## TASK TO COMPLETE
What lines in the records below mention "APERTURE"? List them all.

**** RECORDED INFORMATION ****

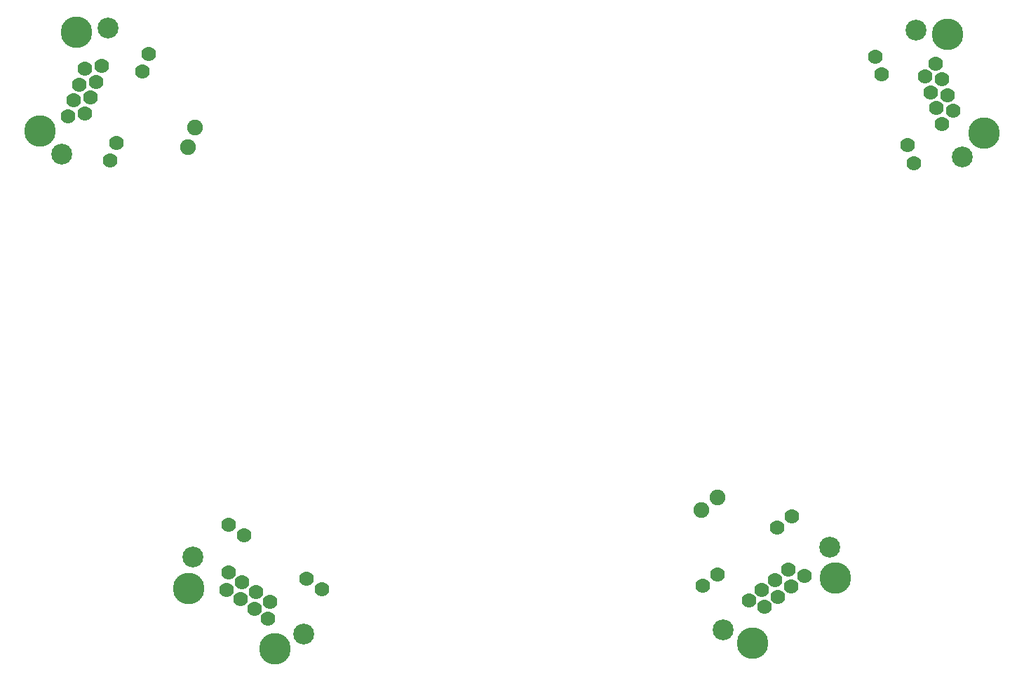
<source format=gts>
G04 #@! TF.FileFunction,Soldermask,Top*
%FSLAX46Y46*%
G04 Gerber Fmt 4.6, Leading zero omitted, Abs format (unit mm)*
G04 Created by KiCad (PCBNEW 4.0.7) date 10/05/18 09:29:35*
%MOMM*%
%LPD*%
G01*
G04 APERTURE LIST*
%ADD10C,0.100000*%
%ADD11C,1.908000*%
%ADD12C,2.508000*%
%ADD13C,1.778000*%
%ADD14C,3.808000*%
G04 APERTURE END LIST*
D10*
D11*
X71001167Y-139647833D03*
X70146117Y-141997065D03*
X132130800Y-185851800D03*
X134100827Y-184312646D03*
D12*
X70789237Y-191540658D03*
D13*
X86335256Y-195455475D03*
X84467590Y-194147720D03*
X76972348Y-188899496D03*
X75104682Y-187591742D03*
X75043245Y-193432857D03*
X76706124Y-194597217D03*
X78369002Y-195761577D03*
X80031881Y-196925937D03*
X76520693Y-196640356D03*
X78183571Y-197804716D03*
X74849623Y-195470260D03*
X79846450Y-198969076D03*
D14*
X80675000Y-202650000D03*
X70271769Y-195365580D03*
D12*
X84100458Y-200861275D03*
X163607230Y-143161385D03*
D13*
X153118123Y-131037724D03*
X153897929Y-133180223D03*
X157027413Y-141778411D03*
X157807219Y-143920910D03*
X161207871Y-139171387D03*
X160513570Y-137263810D03*
X159819271Y-135356235D03*
X159124969Y-133448659D03*
X161837363Y-135696529D03*
X161143062Y-133788953D03*
X162535084Y-137613502D03*
X160448761Y-131881377D03*
D14*
X161881344Y-128390903D03*
X166225000Y-140325000D03*
D12*
X158049403Y-127891380D03*
X60492520Y-127593940D03*
D13*
X60734703Y-143623471D03*
X61514509Y-141480971D03*
X64643993Y-132882784D03*
X65423799Y-130740285D03*
X59765814Y-132192733D03*
X59071513Y-134100309D03*
X58377212Y-136007885D03*
X57682910Y-137915461D03*
X57050000Y-134450000D03*
X56355699Y-136357576D03*
X57747721Y-132533027D03*
X55661398Y-138265152D03*
D14*
X52320343Y-140018163D03*
X56663998Y-128084067D03*
D12*
X54934692Y-142863945D03*
X134803151Y-200312221D03*
D13*
X143092125Y-186590071D03*
X141295460Y-187993779D03*
X134085162Y-193627082D03*
X132288497Y-195030790D03*
X137856421Y-196797319D03*
X139456083Y-195547526D03*
X141055745Y-194297733D03*
X142655407Y-193047941D03*
X141355731Y-196322211D03*
X142955393Y-195072418D03*
X139748189Y-197578160D03*
X144555055Y-193822625D03*
D14*
X148317385Y-194106477D03*
X138309649Y-201925378D03*
D12*
X147608325Y-190307722D03*
M02*

</source>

****

## SOLUTION FOR THIS PROBLEM
G04 APERTURE LIST*
G04 APERTURE END LIST*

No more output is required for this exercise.